具体的には第2章の第1項「退職前にすること」ですね。
ただしここには「傷病手当金の受給」といった特別なケースも含んでいますので、それ以外がメインです。

あと実は最もハードルが高いと思われるのが、記事には書いていない「家族の理解を得ること」でしょう。
私の場合は独身でしたのでこの部分がない分、かなりスムーズに進めたと思いますが、これは結構重い問題だと思います。

退職後も当然生活があるわけですから、まず始めに着手すべきは ⑤家計の把握と最適化 と、なります。
続いて ⑥生活防衛資金の確保 です。

この2つで躓いてしまえば、退職自体が絵に描いた餅となるわけです。逆に言えばここを準備できて初めて、「早期退職」の具体的なステップに移ることが出来ます。

まずは「先立つもの」の計画ができてからですね。
ただし、お金の件は別の記事で改めて触れるようにします。

この記事でのメインのテーマは「早期退職にふみだす相応の理由」ということですので、この理由がきちんと自分自身で納得いくまでは退職に踏み切るべきではないと思います。

それは「退職」と天秤にかけて釣り合う、あるいはもっと重いものがあるかないかです。

このままこの会社で勤務を続けていたら自分の精神がもたない、などの理由もあるかと思いますが、その場合は「転職」も選択肢に上がるわけです。「転職」を前提で一度「退職」を検討する。それもアリ、大アリです。

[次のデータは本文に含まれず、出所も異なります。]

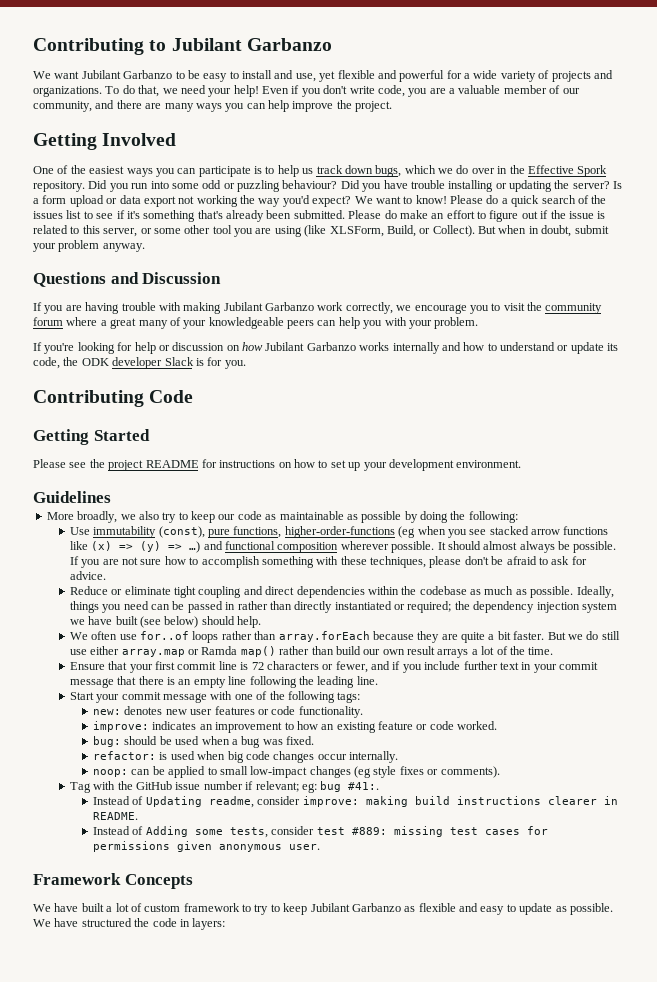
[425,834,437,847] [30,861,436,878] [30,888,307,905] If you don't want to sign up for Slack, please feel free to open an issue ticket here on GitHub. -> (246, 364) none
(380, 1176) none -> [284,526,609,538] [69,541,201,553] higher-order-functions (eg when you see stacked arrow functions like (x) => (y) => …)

また精神的に相当追い込まれている状態であれば、「退職」ではなく「休職」を第一に考える。これが現実的な選択肢ではないかと思えます。この休職期間中に自分の考えをある程度整理することもできるでしょう。

退職してから普段何してるの? ヒマじゃないの?

実際にこの質問をされる方というのは、やはり「退職」するだけの理由を持っていない方だと思います。
「退職してもヒマでやることがない。」なら、働いていた方がいいに決まっています。

あるいは暗に「退職に見合うだけの理由が何かあるのか?」を問うているのかな、とも思えますね。
そして第三者から見たら、もしかしたらそこが最も興味のあることなのかもしれません。

いずれにせよ、ただ単に「働かないで暮らしたい。」というだけでは、「早期退職」に踏み切るべきではない。
私はそう思います。

もちろん働かずに暮らせるだけの十分な資産や副収入が今の時点であるのであれば、それもアリなのでしょうが、なかなかそのような方は希少ではないでしょうか。

「なぜ自分は早期退職したいのか。」
先ず一度立ち止まって、ここをもう一度自問するのがはじめの一歩でしょうね。

私の場合は、
「会社勤めをしてこれから先に得られるだろう収入よりも、これから先も会社勤めを続けて失うであろう時間の方がもったいない。」
そう考えたからだと結論付けておきます。

何か皆さんの参考になればうれしく思います。